What is required — Please say how many lines in the records below contain the word "APERTURE". Give the number and nothing more.

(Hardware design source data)
((
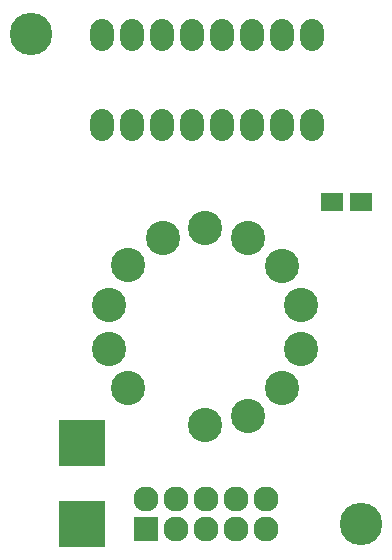
<source format=gbs>
G04 #@! TF.GenerationSoftware,KiCad,Pcbnew,no-vcs-found-7406~56~ubuntu16.10.1*
G04 #@! TF.CreationDate,2016-12-22T10:55:13+01:00*
G04 #@! TF.ProjectId,nixie-module,6E697869652D6D6F64756C652E6B6963,rev?*
G04 #@! TF.FileFunction,Soldermask,Bot*
G04 #@! TF.FilePolarity,Negative*
%FSLAX46Y46*%
G04 Gerber Fmt 4.6, Leading zero omitted, Abs format (unit mm)*
G04 Created by KiCad (PCBNEW no-vcs-found-7406~56~ubuntu16.10.1) date Thu Dec 22 10:55:13 2016*
%MOMM*%
%LPD*%
G01*
G04 APERTURE LIST*
%ADD10C,0.100000*%
%ADD11R,2.127200X2.127200*%
%ADD12O,2.127200X2.127200*%
%ADD13O,2.000000X2.700000*%
%ADD14R,3.900000X3.900000*%
%ADD15C,2.900000*%
%ADD16R,1.900000X1.650000*%
%ADD17C,3.600000*%
G04 APERTURE END LIST*
D10*
D11*
X141732000Y-120904000D03*
D12*
X141732000Y-118364000D03*
X144272000Y-120904000D03*
X144272000Y-118364000D03*
X146812000Y-120904000D03*
X146812000Y-118364000D03*
X149352000Y-120904000D03*
X149352000Y-118364000D03*
X151892000Y-120904000D03*
X151892000Y-118364000D03*
D13*
X138079480Y-79070200D03*
X140619480Y-79070200D03*
X143159480Y-79070200D03*
X145699480Y-79070200D03*
X148239480Y-79070200D03*
X150779480Y-79070200D03*
X153319480Y-79070200D03*
X155859480Y-79070200D03*
X155859480Y-86690200D03*
X153319480Y-86690200D03*
X150779480Y-86690200D03*
X148239480Y-86690200D03*
X145699480Y-86690200D03*
X143159480Y-86690200D03*
X140619480Y-86690200D03*
X138079480Y-86690200D03*
D14*
X136311640Y-120436640D03*
X136311640Y-113629440D03*
D15*
X140271680Y-108964240D03*
X138671680Y-105624240D03*
X138671680Y-101914240D03*
X140281680Y-98574240D03*
X143181680Y-96264240D03*
X146791680Y-95444240D03*
X150411680Y-96274240D03*
X153301680Y-98584240D03*
X154911680Y-105634240D03*
X154911680Y-101914240D03*
X153301680Y-108964240D03*
X150401680Y-111284240D03*
X146791680Y-112104240D03*
D16*
X160000000Y-93218000D03*
X157500000Y-93218000D03*
D17*
X160000000Y-120500000D03*
X132000000Y-79000000D03*
M02*

</source>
))
Solved problem — 2